As part of a Non-Permutation Flowshop Scheduling (NPFS) problem, I would like my MIP model to be able to deal with sequence dependent setup times. That is, for each pair of consecutive jobs, a setup time (which may be 0) may be induced in between.
Modeling:
Partially following the notation from Souiden et al., this means I extend the following inequality: $$S_{i,k} + \sum_{j=1}^{n}p_{i,j}\cdot x_{i,j,k} \leq \quad S_{i,k+1} \quad \forall i\in\mathcal{M};\forall k\in\mathcal{K}_i\setminus\{k_i\}.$$
In the above, the binary decision variable $x_{i,j,k}=1$ IFF job $j$ is assigned to machine $i$ in the $k$'th position on that machine. Variable $S_{i,k}$ denotes the start time of the job scheduled $k$'th on machine $i$ and $p_{i,j}$ the processing time of job $j$ on machine $i$. In other words, the above inequality states that two consecutive jobs on the same machine should be non-overlapping.
When using setup times, this means that we should add the setup time between the job scheduled $k$'th and $k+1$'th to the LHS in the above. In case the setup time between job $j$ and $j'$ on machine $i$ is denoted with $O_{i,j',j}$, my idea was to write setup time as follows:
$$\sum_{j'\in\mathcal{J}}\sum_{j\in\mathcal{J}}x_{i,j',k}\cdot x_{i,j,k+1}\cdot O_{i,j',j}.$$
The reason that I am using this sum of products is that we have to know which jobs are scheduled $k$'th and $k+1$'th on machine $i$. Now only for one pair of $(j',j)$ the product $x_{i,j',k}\cdot x_{i,j,k+1}=1$, hence this term.
Implementation
I implemented my model in Python and use Gurobi to solve it. For the line above, I used the code
quicksum(x[i, j1, k] * x[i, j2, k + 1] * O[i, j1,j2] for j1 in range(J)
I tested if model performance would increase if I explicitly linearized the setup term instead of using the * operator in Gurobi, however this made performance worse (Gurobi does it in a more clever way apparently).
Observation & Question
I observed that adding this setup term to my model, significantly decreases the model performance, even if the setup times are always the same value (regardless of what pair of consecutive jobs). If I would add that always-the-same value explicitly to the top inequality, model performance is much faster compared to when modeling it implicitly via the last term.
- What can be the reason for the observation above?
- Does anyone have some suggestions for a better way of formulating and/or implementing this, like cuts, ways to tighten the problem?

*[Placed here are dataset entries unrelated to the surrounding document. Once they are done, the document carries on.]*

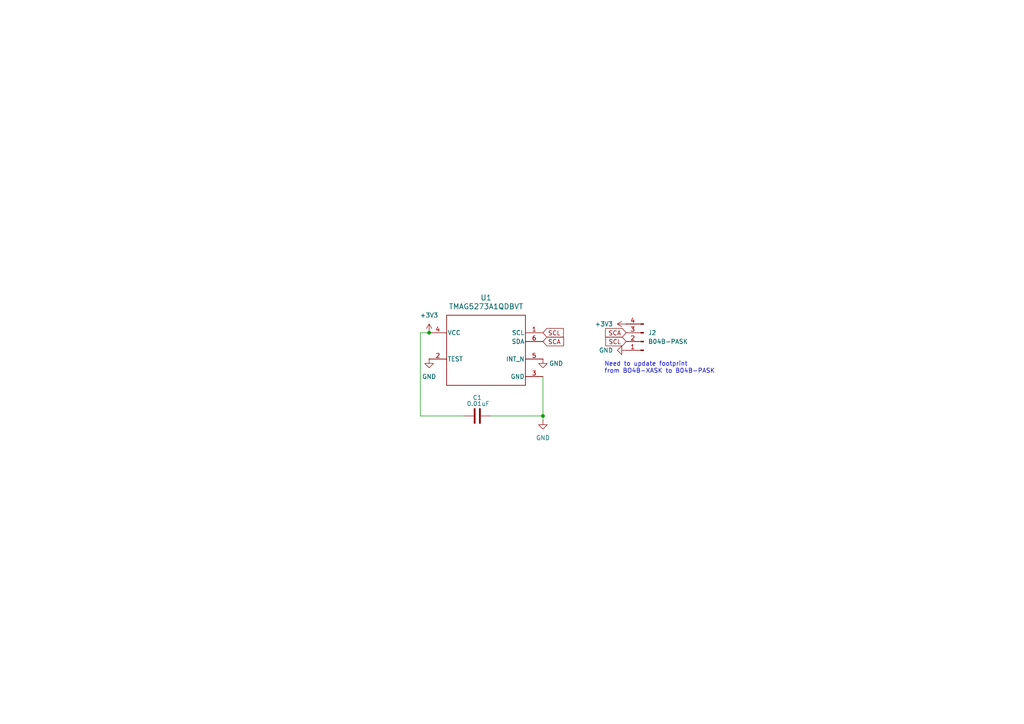
<source format=kicad_sch>
(kicad_sch
	(version 20231120)
	(generator "eeschema")
	(generator_version "8.0")
	(uuid "ea58206e-ccef-4240-a8a0-4ec3f8d75925")
	(paper "A4")
	
	(junction
		(at 124.46 96.52)
		(diameter 0)
		(color 0 0 0 0)
		(uuid "3ff73d1b-4bc9-4053-8953-c048c5068b0f")
	)
	(junction
		(at 157.48 120.65)
		(diameter 0)
		(color 0 0 0 0)
		(uuid "56b79b1b-9bf6-4f79-90f8-51e0d90199b9")
	)
	(wire
		(pts
			(xy 121.92 120.65) (xy 121.92 96.52)
		)
		(stroke
			(width 0)
			(type default)
		)
		(uuid "215a0989-1b83-4e27-b9fb-322a822c6426")
	)
	(wire
		(pts
			(xy 157.48 121.92) (xy 157.48 120.65)
		)
		(stroke
			(width 0)
			(type default)
		)
		(uuid "314793dd-009b-43d7-8f12-6cf1a2887baa")
	)
	(wire
		(pts
			(xy 157.48 120.65) (xy 142.24 120.65)
		)
		(stroke
			(width 0)
			(type default)
		)
		(uuid "526c7258-e2b2-402a-b845-9c15b01fd872")
	)
	(wire
		(pts
			(xy 157.48 109.22) (xy 157.48 120.65)
		)
		(stroke
			(width 0)
			(type default)
		)
		(uuid "607d78c0-2383-4d26-9114-1c3ba0289425")
	)
	(wire
		(pts
			(xy 121.92 96.52) (xy 124.46 96.52)
		)
		(stroke
			(width 0)
			(type default)
		)
		(uuid "7e8d7e90-cab7-4f50-bd5e-0841ea9188ca")
	)
	(wire
		(pts
			(xy 134.62 120.65) (xy 121.92 120.65)
		)
		(stroke
			(width 0)
			(type default)
		)
		(uuid "e9d74194-da8b-42b3-b9b8-e80d3e287bfa")
	)
	(text "Need to update footprint\nfrom BO4B-XASK to B04B-PASK"
		(exclude_from_sim no)
		(at 175.26 106.68 0)
		(effects
			(font
				(size 1.27 1.27)
			)
			(justify left)
		)
		(uuid "b1adc8f6-2a80-4668-979f-85ab5b9859b3")
	)
	(global_label "SCA"
		(shape input)
		(at 181.61 96.52 180)
		(fields_autoplaced yes)
		(effects
			(font
				(size 1.27 1.27)
			)
			(justify right)
		)
		(uuid "05b4ceee-26d5-4a13-a882-bc7a396e8335")
		(property "Intersheetrefs" "${INTERSHEET_REFS}"
			(at 175.0567 96.52 0)
			(effects
				(font
					(size 1.27 1.27)
				)
				(justify right)
				(hide yes)
			)
		)
	)
	(global_label "SCA"
		(shape input)
		(at 157.48 99.06 0)
		(fields_autoplaced yes)
		(effects
			(font
				(size 1.27 1.27)
			)
			(justify left)
		)
		(uuid "2f0a4bc9-5112-48d0-814d-93db9de35443")
		(property "Intersheetrefs" "${INTERSHEET_REFS}"
			(at 164.0333 99.06 0)
			(effects
				(font
					(size 1.27 1.27)
				)
				(justify left)
				(hide yes)
			)
		)
	)
	(global_label "SCL"
		(shape input)
		(at 181.61 99.06 180)
		(fields_autoplaced yes)
		(effects
			(font
				(size 1.27 1.27)
			)
			(justify right)
		)
		(uuid "ba0227bc-dc29-4938-8e38-093edd437f36")
		(property "Intersheetrefs" "${INTERSHEET_REFS}"
			(at 175.1172 99.06 0)
			(effects
				(font
					(size 1.27 1.27)
				)
				(justify right)
				(hide yes)
			)
		)
	)
	(global_label "SCL"
		(shape input)
		(at 157.48 96.52 0)
		(fields_autoplaced yes)
		(effects
			(font
				(size 1.27 1.27)
			)
			(justify left)
		)
		(uuid "f017fcee-ed65-4448-8fe1-c73bcccd4519")
		(property "Intersheetrefs" "${INTERSHEET_REFS}"
			(at 163.9728 96.52 0)
			(effects
				(font
					(size 1.27 1.27)
				)
				(justify left)
				(hide yes)
			)
		)
	)
	(symbol
		(lib_id "power:GND")
		(at 157.48 104.14 0)
		(unit 1)
		(exclude_from_sim no)
		(in_bom yes)
		(on_board yes)
		(dnp no)
		(uuid "0a7024bd-2639-4632-a8a1-b54a07d9575f")
		(property "Reference" "#PWR4"
			(at 157.48 110.49 0)
			(effects
				(font
					(size 1.27 1.27)
				)
				(hide yes)
			)
		)
		(property "Value" "GND"
			(at 161.29 105.41 0)
			(effects
				(font
					(size 1.27 1.27)
				)
			)
		)
		(property "Footprint" ""
			(at 157.48 104.14 0)
			(effects
				(font
					(size 1.27 1.27)
				)
				(hide yes)
			)
		)
		(property "Datasheet" ""
			(at 157.48 104.14 0)
			(effects
				(font
					(size 1.27 1.27)
				)
				(hide yes)
			)
		)
		(property "Description" "Power symbol creates a global label with name \"GND\" , ground"
			(at 157.48 104.14 0)
			(effects
				(font
					(size 1.27 1.27)
				)
				(hide yes)
			)
		)
		(pin "1"
			(uuid "6c3a4eac-c006-412b-aeec-d30396ced829")
		)
		(instances
			(project "HallSensorV2"
				(path "/ea58206e-ccef-4240-a8a0-4ec3f8d75925"
					(reference "#PWR4")
					(unit 1)
				)
			)
		)
	)
	(symbol
		(lib_id "power:+3V3")
		(at 181.61 93.98 90)
		(unit 1)
		(exclude_from_sim no)
		(in_bom yes)
		(on_board yes)
		(dnp no)
		(fields_autoplaced yes)
		(uuid "2b18a7a3-e70a-454c-8a2d-b1e9e946c270")
		(property "Reference" "#PWR1"
			(at 185.42 93.98 0)
			(effects
				(font
					(size 1.27 1.27)
				)
				(hide yes)
			)
		)
		(property "Value" "+3V3"
			(at 177.8 93.9799 90)
			(effects
				(font
					(size 1.27 1.27)
				)
				(justify left)
			)
		)
		(property "Footprint" ""
			(at 181.61 93.98 0)
			(effects
				(font
					(size 1.27 1.27)
				)
				(hide yes)
			)
		)
		(property "Datasheet" ""
			(at 181.61 93.98 0)
			(effects
				(font
					(size 1.27 1.27)
				)
				(hide yes)
			)
		)
		(property "Description" "Power symbol creates a global label with name \"+3V3\""
			(at 181.61 93.98 0)
			(effects
				(font
					(size 1.27 1.27)
				)
				(hide yes)
			)
		)
		(pin "1"
			(uuid "e5e19bba-bedc-4a60-9772-310bf635c6a9")
		)
		(instances
			(project "HallSensorV2"
				(path "/ea58206e-ccef-4240-a8a0-4ec3f8d75925"
					(reference "#PWR1")
					(unit 1)
				)
			)
		)
	)
	(symbol
		(lib_id "power:+3V3")
		(at 124.46 96.52 0)
		(unit 1)
		(exclude_from_sim no)
		(in_bom yes)
		(on_board yes)
		(dnp no)
		(fields_autoplaced yes)
		(uuid "37c2a2f8-f684-43a4-bbb2-3af257e6e62d")
		(property "Reference" "#PWR7"
			(at 124.46 100.33 0)
			(effects
				(font
					(size 1.27 1.27)
				)
				(hide yes)
			)
		)
		(property "Value" "+3V3"
			(at 124.46 91.44 0)
			(effects
				(font
					(size 1.27 1.27)
				)
			)
		)
		(property "Footprint" ""
			(at 124.46 96.52 0)
			(effects
				(font
					(size 1.27 1.27)
				)
				(hide yes)
			)
		)
		(property "Datasheet" ""
			(at 124.46 96.52 0)
			(effects
				(font
					(size 1.27 1.27)
				)
				(hide yes)
			)
		)
		(property "Description" "Power symbol creates a global label with name \"+3V3\""
			(at 124.46 96.52 0)
			(effects
				(font
					(size 1.27 1.27)
				)
				(hide yes)
			)
		)
		(pin "1"
			(uuid "9f831610-e42d-4055-ab78-5511ed997d6e")
		)
		(instances
			(project "HallSensorV2"
				(path "/ea58206e-ccef-4240-a8a0-4ec3f8d75925"
					(reference "#PWR7")
					(unit 1)
				)
			)
		)
	)
	(symbol
		(lib_id "power:GND")
		(at 157.48 121.92 0)
		(unit 1)
		(exclude_from_sim no)
		(in_bom yes)
		(on_board yes)
		(dnp no)
		(fields_autoplaced yes)
		(uuid "7a635dbb-bee1-4ffc-9a9e-b3fef445cdbb")
		(property "Reference" "#PWR2"
			(at 157.48 128.27 0)
			(effects
				(font
					(size 1.27 1.27)
				)
				(hide yes)
			)
		)
		(property "Value" "GND"
			(at 157.48 127 0)
			(effects
				(font
					(size 1.27 1.27)
				)
			)
		)
		(property "Footprint" ""
			(at 157.48 121.92 0)
			(effects
				(font
					(size 1.27 1.27)
				)
				(hide yes)
			)
		)
		(property "Datasheet" ""
			(at 157.48 121.92 0)
			(effects
				(font
					(size 1.27 1.27)
				)
				(hide yes)
			)
		)
		(property "Description" "Power symbol creates a global label with name \"GND\" , ground"
			(at 157.48 121.92 0)
			(effects
				(font
					(size 1.27 1.27)
				)
				(hide yes)
			)
		)
		(pin "1"
			(uuid "7fb7dcc6-c446-4627-8fd8-beb74e6b3295")
		)
		(instances
			(project ""
				(path "/ea58206e-ccef-4240-a8a0-4ec3f8d75925"
					(reference "#PWR2")
					(unit 1)
				)
			)
		)
	)
	(symbol
		(lib_id "power:GND")
		(at 181.61 101.6 270)
		(unit 1)
		(exclude_from_sim no)
		(in_bom yes)
		(on_board yes)
		(dnp no)
		(fields_autoplaced yes)
		(uuid "815e9cde-2771-4bad-bfce-dd8abe8978bd")
		(property "Reference" "#PWR5"
			(at 175.26 101.6 0)
			(effects
				(font
					(size 1.27 1.27)
				)
				(hide yes)
			)
		)
		(property "Value" "GND"
			(at 177.8 101.5999 90)
			(effects
				(font
					(size 1.27 1.27)
				)
				(justify right)
			)
		)
		(property "Footprint" ""
			(at 181.61 101.6 0)
			(effects
				(font
					(size 1.27 1.27)
				)
				(hide yes)
			)
		)
		(property "Datasheet" ""
			(at 181.61 101.6 0)
			(effects
				(font
					(size 1.27 1.27)
				)
				(hide yes)
			)
		)
		(property "Description" "Power symbol creates a global label with name \"GND\" , ground"
			(at 181.61 101.6 0)
			(effects
				(font
					(size 1.27 1.27)
				)
				(hide yes)
			)
		)
		(pin "1"
			(uuid "0b295e30-5d6b-4d0d-9fe4-99179938d32d")
		)
		(instances
			(project "HallSensorV2"
				(path "/ea58206e-ccef-4240-a8a0-4ec3f8d75925"
					(reference "#PWR5")
					(unit 1)
				)
			)
		)
	)
	(symbol
		(lib_id "Connector:Conn_01x04_Pin")
		(at 186.69 99.06 180)
		(unit 1)
		(exclude_from_sim no)
		(in_bom yes)
		(on_board yes)
		(dnp no)
		(fields_autoplaced yes)
		(uuid "8d9eeb6a-0a6b-4333-8617-f7ae85c24ff4")
		(property "Reference" "J2"
			(at 187.96 96.5199 0)
			(effects
				(font
					(size 1.27 1.27)
				)
				(justify right)
			)
		)
		(property "Value" "B04B-PASK"
			(at 187.96 99.0599 0)
			(effects
				(font
					(size 1.27 1.27)
				)
				(justify right)
			)
		)
		(property "Footprint" "B04B_XASK_1:CONN_B04B-XASK-1_JST"
			(at 186.69 99.06 0)
			(effects
				(font
					(size 1.27 1.27)
				)
				(hide yes)
			)
		)
		(property "Datasheet" "~"
			(at 186.69 99.06 0)
			(effects
				(font
					(size 1.27 1.27)
				)
				(hide yes)
			)
		)
		(property "Description" "Generic connector, single row, 01x04, script generated"
			(at 186.69 99.06 0)
			(effects
				(font
					(size 1.27 1.27)
				)
				(hide yes)
			)
		)
		(pin "1"
			(uuid "f43376b2-0705-43cc-8291-5a2573522a6d")
		)
		(pin "3"
			(uuid "ecc489dd-47ee-4c85-9fb3-86e4f472bf79")
		)
		(pin "2"
			(uuid "08a0a5c9-d6f0-47b5-89c9-eae5e2396d78")
		)
		(pin "4"
			(uuid "96a5f78b-5739-4d4a-a47c-970bccbc1233")
		)
		(instances
			(project "HallSensorV2"
				(path "/ea58206e-ccef-4240-a8a0-4ec3f8d75925"
					(reference "J2")
					(unit 1)
				)
			)
		)
	)
	(symbol
		(lib_id "power:GND")
		(at 124.46 104.14 0)
		(unit 1)
		(exclude_from_sim no)
		(in_bom yes)
		(on_board yes)
		(dnp no)
		(fields_autoplaced yes)
		(uuid "8e62ed70-8641-459a-981f-1a9330d97d0d")
		(property "Reference" "#PWR3"
			(at 124.46 110.49 0)
			(effects
				(font
					(size 1.27 1.27)
				)
				(hide yes)
			)
		)
		(property "Value" "GND"
			(at 124.46 109.22 0)
			(effects
				(font
					(size 1.27 1.27)
				)
			)
		)
		(property "Footprint" ""
			(at 124.46 104.14 0)
			(effects
				(font
					(size 1.27 1.27)
				)
				(hide yes)
			)
		)
		(property "Datasheet" ""
			(at 124.46 104.14 0)
			(effects
				(font
					(size 1.27 1.27)
				)
				(hide yes)
			)
		)
		(property "Description" "Power symbol creates a global label with name \"GND\" , ground"
			(at 124.46 104.14 0)
			(effects
				(font
					(size 1.27 1.27)
				)
				(hide yes)
			)
		)
		(pin "1"
			(uuid "e1787062-f11b-4d75-bdea-3d0c1e2c5e68")
		)
		(instances
			(project "HallSensorV2"
				(path "/ea58206e-ccef-4240-a8a0-4ec3f8d75925"
					(reference "#PWR3")
					(unit 1)
				)
			)
		)
	)
	(symbol
		(lib_id "Device:C")
		(at 138.43 120.65 90)
		(unit 1)
		(exclude_from_sim no)
		(in_bom yes)
		(on_board yes)
		(dnp no)
		(uuid "c2d8eb20-496e-4d0d-8ed2-d4d8c7d0227e")
		(property "Reference" "C1"
			(at 138.43 115.316 90)
			(effects
				(font
					(size 1.27 1.27)
				)
			)
		)
		(property "Value" "0.01uF"
			(at 138.684 117.094 90)
			(effects
				(font
					(size 1.27 1.27)
				)
			)
		)
		(property "Footprint" "Capacitor_SMD:C_0805_2012Metric_Pad1.18x1.45mm_HandSolder"
			(at 142.24 119.6848 0)
			(effects
				(font
					(size 1.27 1.27)
				)
				(hide yes)
			)
		)
		(property "Datasheet" "~"
			(at 138.43 120.65 0)
			(effects
				(font
					(size 1.27 1.27)
				)
				(hide yes)
			)
		)
		(property "Description" "Unpolarized capacitor"
			(at 138.43 120.65 0)
			(effects
				(font
					(size 1.27 1.27)
				)
				(hide yes)
			)
		)
		(pin "2"
			(uuid "e33e7a24-a7ea-4fac-9cc6-7bd0b4a9c186")
		)
		(pin "1"
			(uuid "fabc1857-565a-407d-86ce-059fcf24f03c")
		)
		(instances
			(project "HallSensorV2"
				(path "/ea58206e-ccef-4240-a8a0-4ec3f8d75925"
					(reference "C1")
					(unit 1)
				)
			)
		)
	)
	(symbol
		(lib_id "TMAG5273A1QDBVT:TMAG5273A1QDBVT")
		(at 124.46 96.52 0)
		(unit 1)
		(exclude_from_sim no)
		(in_bom yes)
		(on_board yes)
		(dnp no)
		(fields_autoplaced yes)
		(uuid "d9451734-77a4-4c43-948f-622061f7a536")
		(property "Reference" "U1"
			(at 140.97 86.36 0)
			(effects
				(font
					(size 1.524 1.524)
				)
			)
		)
		(property "Value" "TMAG5273A1QDBVT"
			(at 140.97 88.9 0)
			(effects
				(font
					(size 1.524 1.524)
				)
			)
		)
		(property "Footprint" "DBV0006A-IPC_A"
			(at 124.46 96.52 0)
			(effects
				(font
					(size 1.27 1.27)
					(italic yes)
				)
				(hide yes)
			)
		)
		(property "Datasheet" "https://www.ti.com/lit/gpn/tmag5273"
			(at 124.46 96.52 0)
			(effects
				(font
					(size 1.27 1.27)
					(italic yes)
				)
				(hide yes)
			)
		)
		(property "Description" ""
			(at 124.46 96.52 0)
			(effects
				(font
					(size 1.27 1.27)
				)
				(hide yes)
			)
		)
		(pin "3"
			(uuid "72ded9a1-e020-4a11-b0a3-4328e9b34595")
		)
		(pin "2"
			(uuid "9dd708e4-158e-422a-bf24-af229b677afe")
		)
		(pin "1"
			(uuid "5c5e5414-a0e0-4626-98ab-7b5e8181872a")
		)
		(pin "4"
			(uuid "b8fbe0f2-9c4f-4682-b753-b59b0e81747f")
		)
		(pin "5"
			(uuid "f9554e8e-8038-4fea-9e24-24b552938012")
		)
		(pin "6"
			(uuid "4b6d2d14-d236-4e34-b856-f81b3c4be3ac")
		)
		(instances
			(project ""
				(path "/ea58206e-ccef-4240-a8a0-4ec3f8d75925"
					(reference "U1")
					(unit 1)
				)
			)
		)
	)
	(sheet_instances
		(path "/"
			(page "1")
		)
	)
)

</source>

Why is the model slower? Hard to say. Part of it is the "cost" of linearizing the products, where the cost is partly additional constraints and maybe variables added by Gurobi, part is loosening of the best bound, and perhaps part is Gurobi being enticed to separate nodes on variables that are perhaps less productive than the ones used by the original model.
I'm not a Gurobi user, but I assume it has a mechanism for setting branching prioritize. It's possible (but far from guaranteed) that prioritizing the $x$ variables in ascending slot order might help. (Knowing job 3 on machine 1 is in slot 17 doesn't say much about start/end times if you don't know what occupies slots 1-16.)
I think an alternative model formulation is to define $x_{ijk}$ to be 1 if job $j$ precedes job $k$ (not necessarily immediately) on machine $i$. I'll assume that all jobs use all machines; if not, you can eliminate certain variables and certain constraints. For each $j\ne k$ and each machine $i$, $x_{ijk} + x_{ikj} = 1$, which effectively cuts the number of binary variables in half. $S_{ij}$ is now the start time for job $j$ on machine $i$, and you have the constraint $$S_{ij} + p_{ij} \le S_{ik} + M_i(1-x_{ijk})\quad \forall i\in\mathcal{M}, \ \forall j\ne k\in \mathcal{J},$$ where $\mathcal{J}$ is the set of jobs and $M_i$ is the dreaded "big M" (something like the sum of all processing times on machine $i$). To add in setup times, if $\sigma_{ijk}$ is the time to set up machine $i$ for job $k$ after it finishes job $j$, the constraint just becomes $$S_{ij} + p_{ij} + \sigma_{ijk} \le S_{ik} + M_i(1-x_{ijk})\quad \forall i\in\mathcal{M}, \ \forall j\ne k\in \mathcal{J}$$ with $M_i$ adjusted to account for both processing and (worst-case) setup times. Whether that is faster or slower than your model is an empirical question.